On est au bout de l'impasse, donc on pourrait déjà faire ça. L’Eglise est lente à bouger, mais elle bouge. Elle a institué, puis abandonné des choses. Prenons l’exemple de la confession, confesser ses péchés à un prêtre.

Originellement, cela n’existe pas, le baptême efface le péché une fois pour toutes. Quand la vie monastique commence à s'installer, entre « frères » on s’exhorte, on se soutient, et quand on se dispute, on instaure la confession pour se réconcilier. Ce sont des moines irlandais qui inventent ça vers le 6eme siècle, et petit à petit cela devient un sacrement. Le mariage, aussi, a mis des éternités à devenir un sacrement. Le baptême, lui, peut être donné par un simple baptisé… Donc, ces choses faites par convenance à un moment donné, on peut les faire différemment, et de façon plus pertinente aujourd'hui. Tout est ré-imaginable. Dans le cas des femmes, il y a eu des diaconesses, mais la vraie question n'est pas « archéologique », c’est : a-t-on besoin des femmes aujourd’hui ? Si oui, on en nomme diacres, point.

L’Église a même abandonné des choses proclamées, un temps, dur comme fer, en pratiquant la « désuétude ». Les Conciles – la plus haute autorité de l’Église - ont ainsi répété que les enfants morts sans baptême ne pouvaient pas être sauvés. Les parents chrétiens, depuis le Moyen Âge, ne peuvent pas y croire. Ils se disent, si le bon Dieu est le bon Dieu, ce n’est pas possible. Eh bien c'est tombé en désuétude, plus personne n'y croit et plus personne ne le dit dans l’Eglise.

Alors maintenant, il faut absolument que l’Eglise change. Il faut commencer à faire vraiment bouger les choses, sinon arrivera ma pire malédiction : il y aura alors un dernier prêtre pour virer la dernière femme de la dernière église !

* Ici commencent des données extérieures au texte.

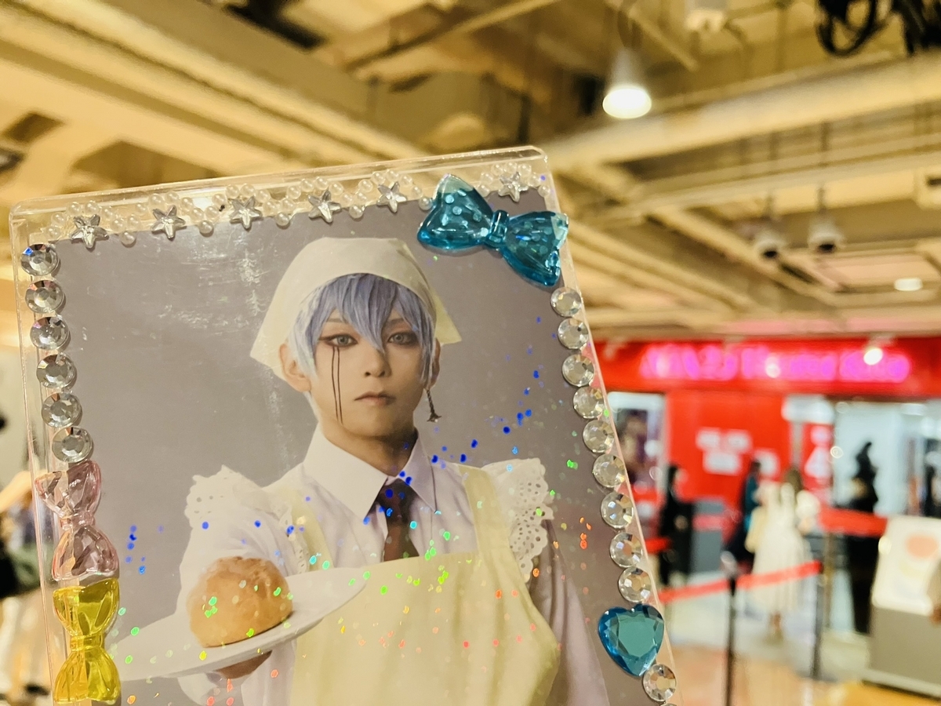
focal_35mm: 28
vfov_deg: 49.7
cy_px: 353
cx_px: 470
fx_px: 761
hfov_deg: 63.4
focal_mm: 3.99
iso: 250
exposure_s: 1/40
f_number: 1.8
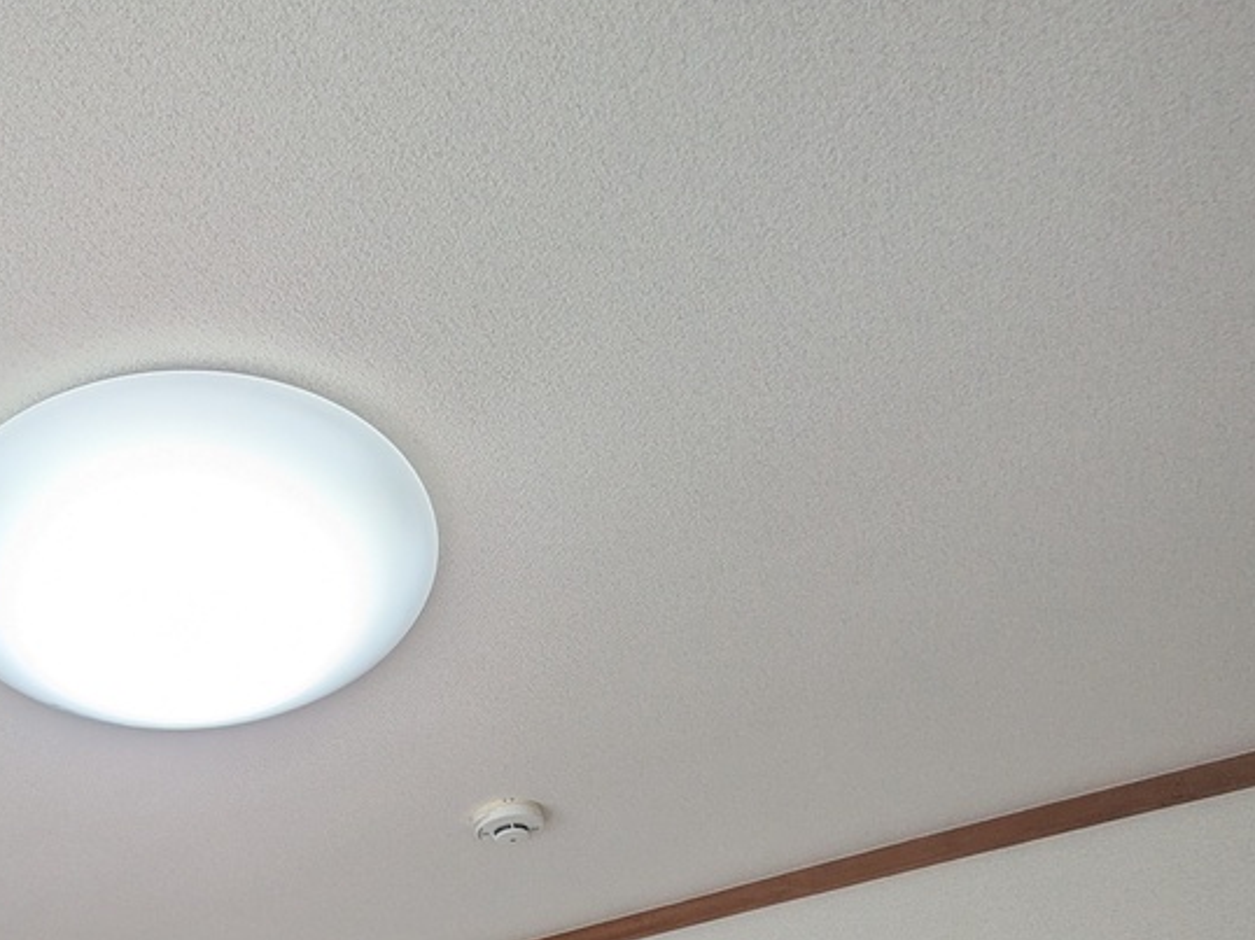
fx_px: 906
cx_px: 154
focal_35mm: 25
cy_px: 625
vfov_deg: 53.8
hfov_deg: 60.2
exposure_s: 1/277
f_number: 2.2
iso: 42
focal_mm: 1.83
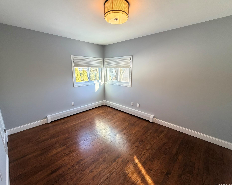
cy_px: 93
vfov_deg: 84.0
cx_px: 113
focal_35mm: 15
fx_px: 103
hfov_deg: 96.8
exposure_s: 1/120
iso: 250
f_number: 2.2
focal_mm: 2.22
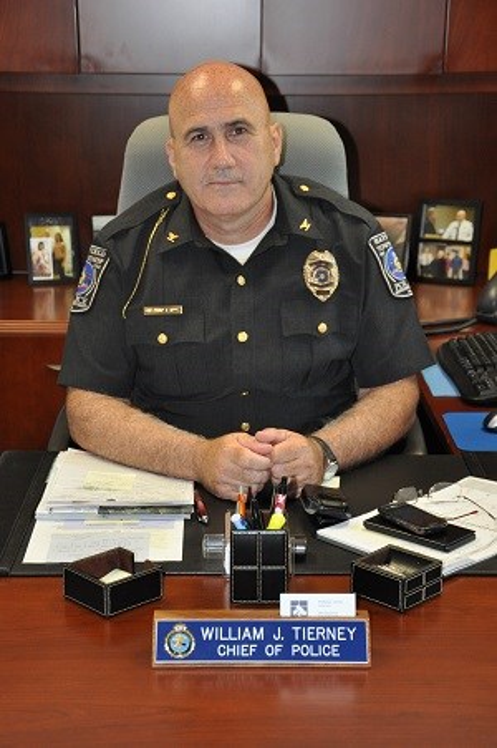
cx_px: 248
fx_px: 1400
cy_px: 374
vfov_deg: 29.9
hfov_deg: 20.1
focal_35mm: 68
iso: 800
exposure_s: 1/60
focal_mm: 45
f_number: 4.8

Christine Pedotti, Autopsie d’un système, pour en finir vraiment avec les abus dans l’Église, Ed Albin Michel, 2025

*Voir : Christine Pedotti, Jésus, l’homme qui préférait les femmes, Ed Albin Michel, 2018

** Dicastère : organisme constitutif de la Curie, leur ensemble permet au pape d’exercer son pouvoir, comparables à des ministères pour un gouvernement.